WHAT IS EXPECTED
What lines in the records below contain the string "with"? Copy every one.

◇ ◇ ◇ ◇ ◇

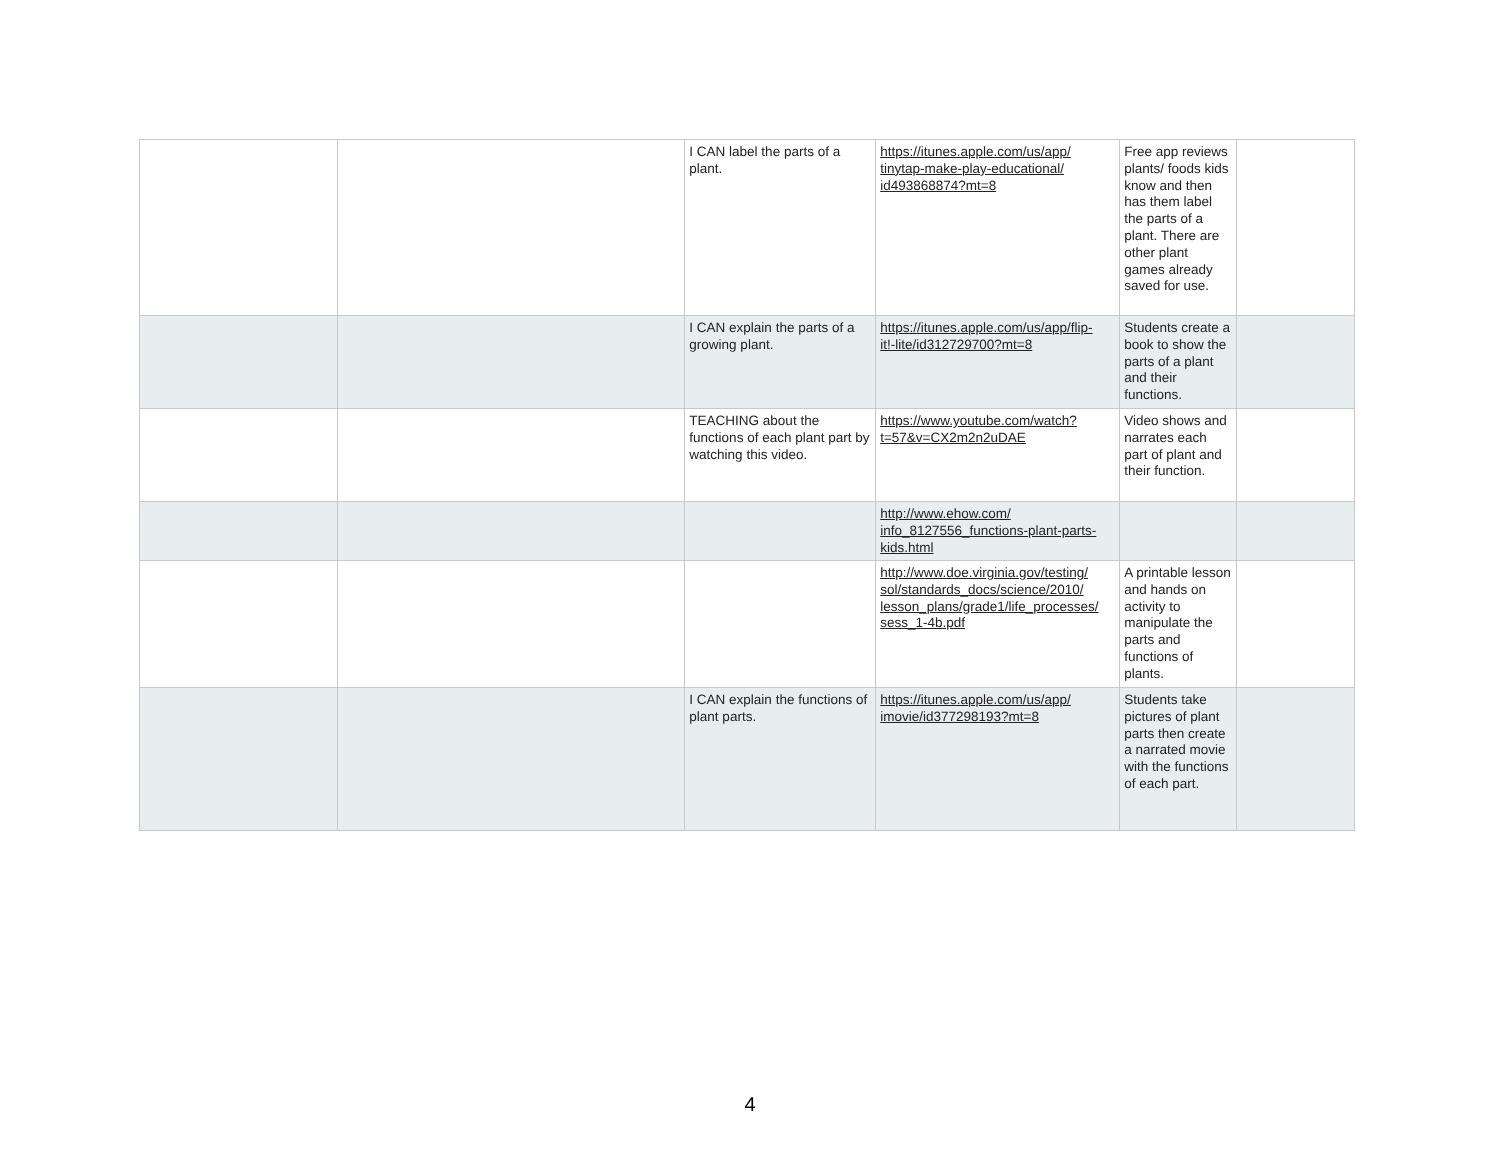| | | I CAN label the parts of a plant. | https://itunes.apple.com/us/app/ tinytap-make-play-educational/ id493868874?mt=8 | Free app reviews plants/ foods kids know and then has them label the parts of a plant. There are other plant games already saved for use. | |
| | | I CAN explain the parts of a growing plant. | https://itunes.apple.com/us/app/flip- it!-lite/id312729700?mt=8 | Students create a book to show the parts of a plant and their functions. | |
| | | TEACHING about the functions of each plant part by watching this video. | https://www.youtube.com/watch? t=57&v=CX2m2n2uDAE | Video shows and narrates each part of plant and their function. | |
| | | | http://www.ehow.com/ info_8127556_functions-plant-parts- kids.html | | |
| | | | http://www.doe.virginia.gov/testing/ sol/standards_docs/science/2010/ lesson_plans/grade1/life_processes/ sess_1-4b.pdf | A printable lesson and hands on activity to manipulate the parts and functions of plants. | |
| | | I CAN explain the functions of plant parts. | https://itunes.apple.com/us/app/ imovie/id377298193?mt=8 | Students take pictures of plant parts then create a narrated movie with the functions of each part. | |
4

◇ ◇ ◇ ◇ ◇

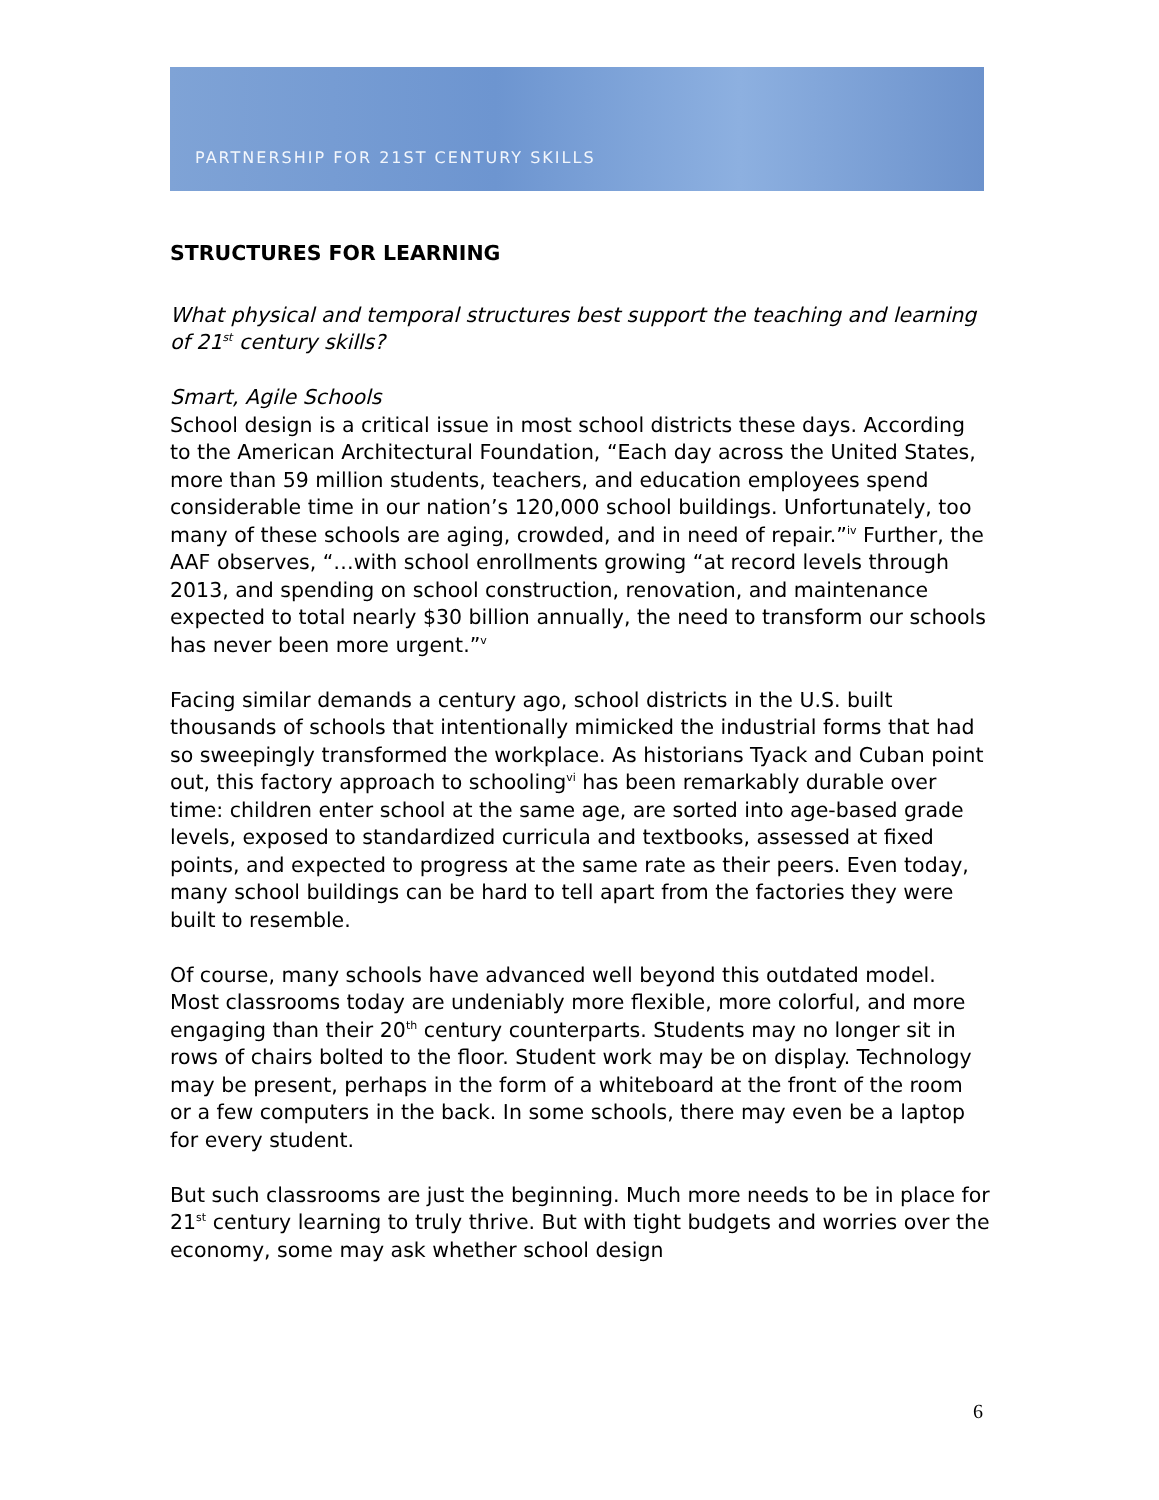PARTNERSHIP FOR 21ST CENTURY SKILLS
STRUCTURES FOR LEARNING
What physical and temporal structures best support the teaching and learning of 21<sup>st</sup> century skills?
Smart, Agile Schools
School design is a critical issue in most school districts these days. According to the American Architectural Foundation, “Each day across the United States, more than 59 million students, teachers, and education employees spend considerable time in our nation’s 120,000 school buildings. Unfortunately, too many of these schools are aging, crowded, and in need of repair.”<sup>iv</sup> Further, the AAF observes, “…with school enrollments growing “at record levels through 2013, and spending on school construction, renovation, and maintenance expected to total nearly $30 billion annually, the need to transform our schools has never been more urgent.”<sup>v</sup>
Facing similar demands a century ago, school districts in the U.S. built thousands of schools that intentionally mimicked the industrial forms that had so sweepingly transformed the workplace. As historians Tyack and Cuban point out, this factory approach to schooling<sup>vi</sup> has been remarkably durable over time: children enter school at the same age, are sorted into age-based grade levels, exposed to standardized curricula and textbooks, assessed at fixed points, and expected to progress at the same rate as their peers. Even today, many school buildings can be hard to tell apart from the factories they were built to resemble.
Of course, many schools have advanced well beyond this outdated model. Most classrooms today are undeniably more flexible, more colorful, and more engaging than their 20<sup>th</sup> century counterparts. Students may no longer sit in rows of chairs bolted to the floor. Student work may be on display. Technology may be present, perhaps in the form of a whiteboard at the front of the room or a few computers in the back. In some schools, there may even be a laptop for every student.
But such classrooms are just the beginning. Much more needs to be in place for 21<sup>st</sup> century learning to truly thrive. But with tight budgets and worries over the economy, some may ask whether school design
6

◇ ◇ ◇ ◇ ◇

RESPONSE TO THE EXERCISE
| | | I CAN explain the functions of plant parts. | https://itunes.apple.com/us/app/ imovie/id377298193?mt=8 | Students take pictures of plant parts then create a narrated movie with the functions of each part. | |
School design is a critical issue in most school districts these days. According to the American Architectural Foundation, “Each day across the United States, more than 59 million students, teachers, and education employees spend considerable time in our nation’s 120,000 school buildings. Unfortunately, too many of these schools are aging, crowded, and in need of repair.”<sup>iv</sup> Further, the AAF observes, “…with school enrollments growing “at record levels through 2013, and spending on school construction, renovation, and maintenance expected to total nearly $30 billion annually, the need to transform our schools has never been more urgent.”<sup>v</sup>
But such classrooms are just the beginning. Much more needs to be in place for 21<sup>st</sup> century learning to truly thrive. But with tight budgets and worries over the economy, some may ask whether school design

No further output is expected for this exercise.